◆ Problem to solve ◆
Rewrite the data below with every "label" changed to "category" and nothing else altered. Leave out the pictures.

[Start of section]

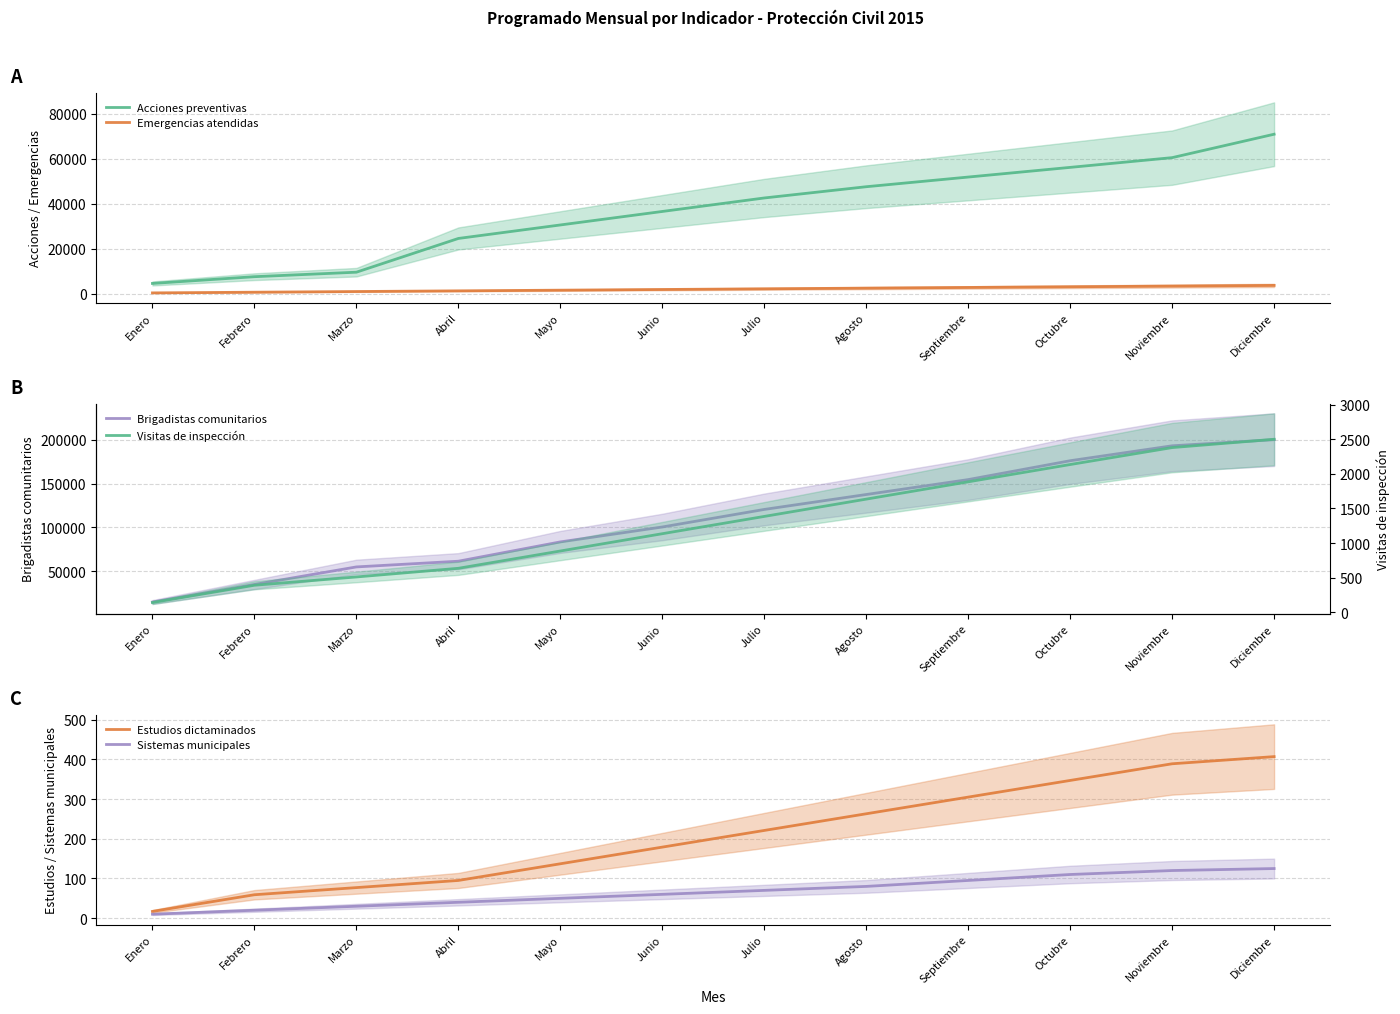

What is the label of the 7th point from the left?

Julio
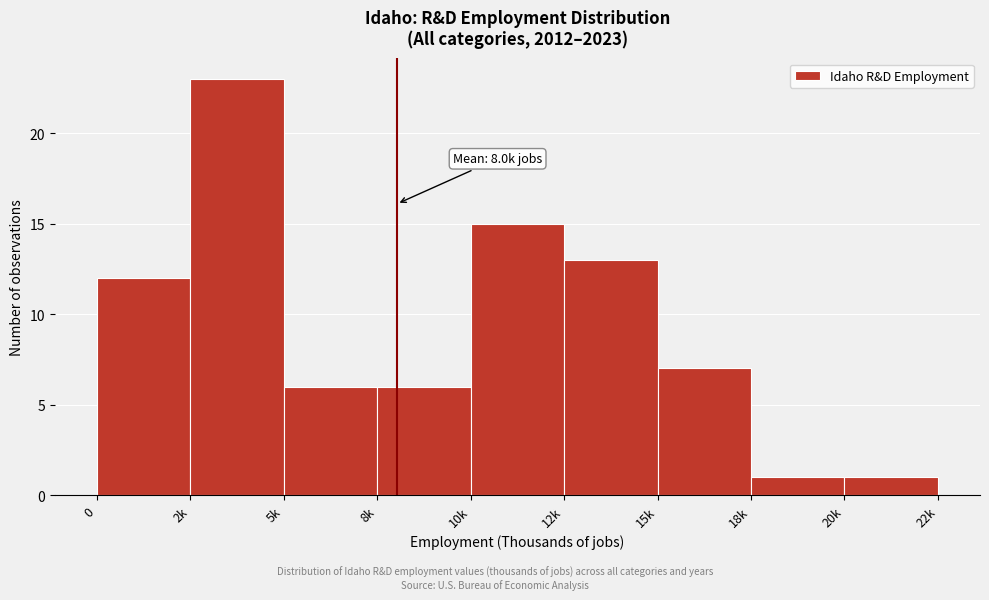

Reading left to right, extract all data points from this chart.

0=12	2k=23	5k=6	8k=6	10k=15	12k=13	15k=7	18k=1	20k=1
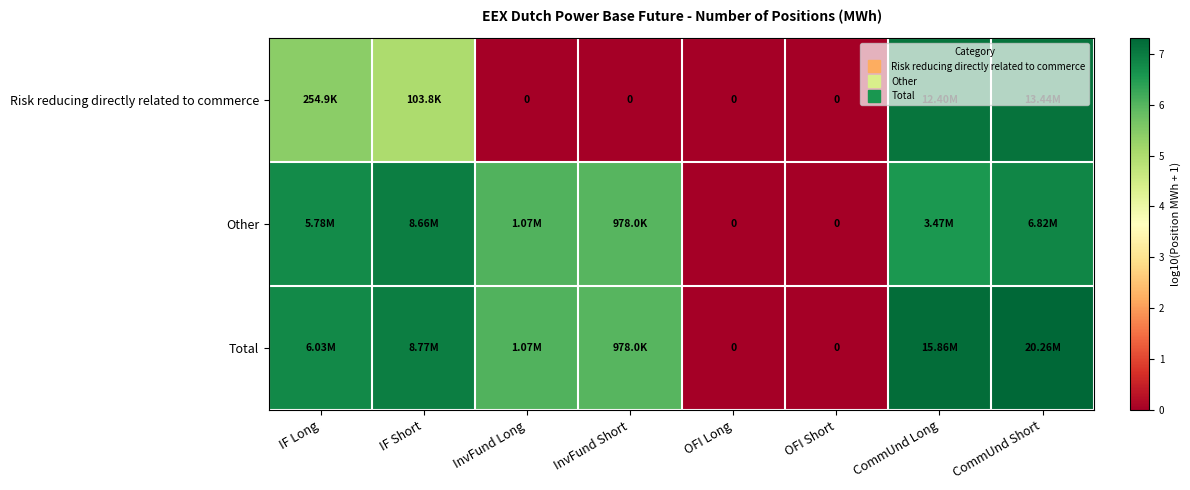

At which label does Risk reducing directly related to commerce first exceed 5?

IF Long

[End of section]

◆ Answer for this exercise ◆
What is the category of the 7th point from the left?

Julio

Reading left to right, extract all data points from this chart.

0=12	2k=23	5k=6	8k=6	10k=15	12k=13	15k=7	18k=1	20k=1

At which category does Risk reducing directly related to commerce first exceed 5?

IF Long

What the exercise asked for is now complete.